What surprised you the most while hosting the meetups?

When the CEO of Reddit, Steve Huffman, came to the meetup. He was there for a couple of hours just hanging out with the rest of the attendees, having beers, before I ever realized who he was. Hamilton knew right away, but he also knew not to tell me, because he knows I’m a fucking fan-boy and would probably make a fool of myself. That’s the best pal for you, right there.

What excites you about your job?  

What I love best about my job is I teach people about what we do at Okta. I’m a teacher, consultant, showman… I love to teach. So I have a great time doing it. I also love my company and coworkers, and the culture and values of our executives model. That’s sometimes hard to find in a company, but should always be considered when looking for a career move.

What was the biggest risk you’ve taken in your life?

I’d say moving on from a company that I was really comfortable with, could do my job on cruise control, still even had fun, but knew I was not being challenged.

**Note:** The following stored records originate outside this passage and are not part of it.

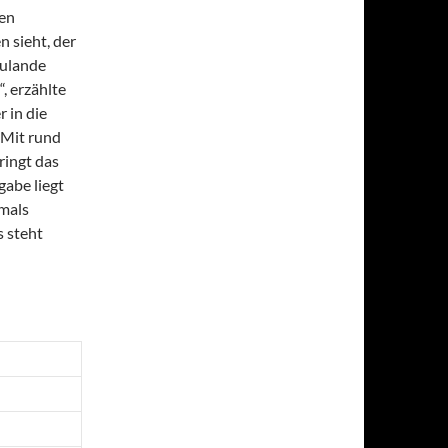
hen
 sieht, der
zulande
, erzählte
r in die
 Mit rund
ringt das
gabe liegt
amals
s steht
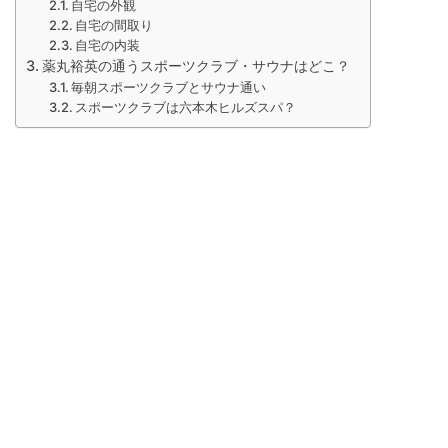
自宅の外観
自宅の間取り
自宅の内装
薬丸裕英の通うスポーツクラブ・サウナはどこ？
毎朝スポーツクラブとサウナ通い
スポーツクラブは六本木ヒルズスパ？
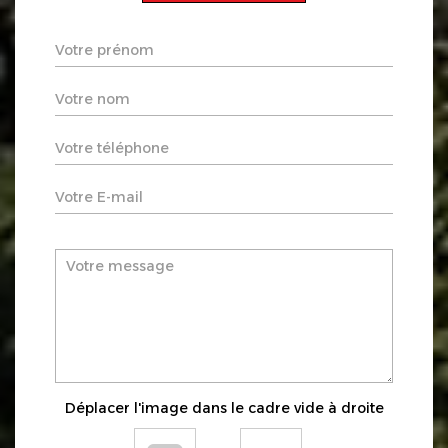
Déplacer l'image dans le cadre vide à droite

But not just “oh, this is not challenging,” but instead

recognizing the repercussions of being comfortable and complacent.

That I could be left behind technically and my skill set would become obsolete. So for me, it was making the decision after being with a company for 15+ years that it was time to move on to other opportunities that may prove to be more rewarding professionally and personally.

What’s the biggest lesson you’ve learned from working in tech?

Biggest lesson is getting to know people. So much of my success has been because of the opportunities I’ve had because of the people I know.

And I hope that others can say the same of me and the opportunities I may have brought to them via the connection we’ve made. And it’s not only about “the people you know NOW.” It’s also very much about the people you can potentially know.

And to know more people, it’s going to take some effort. This Reddit meetup provides an opportunity to apply that effort but in an environment that may be less stressful. I mean, it’s a bar. There are libations, although that is not required for the meetup.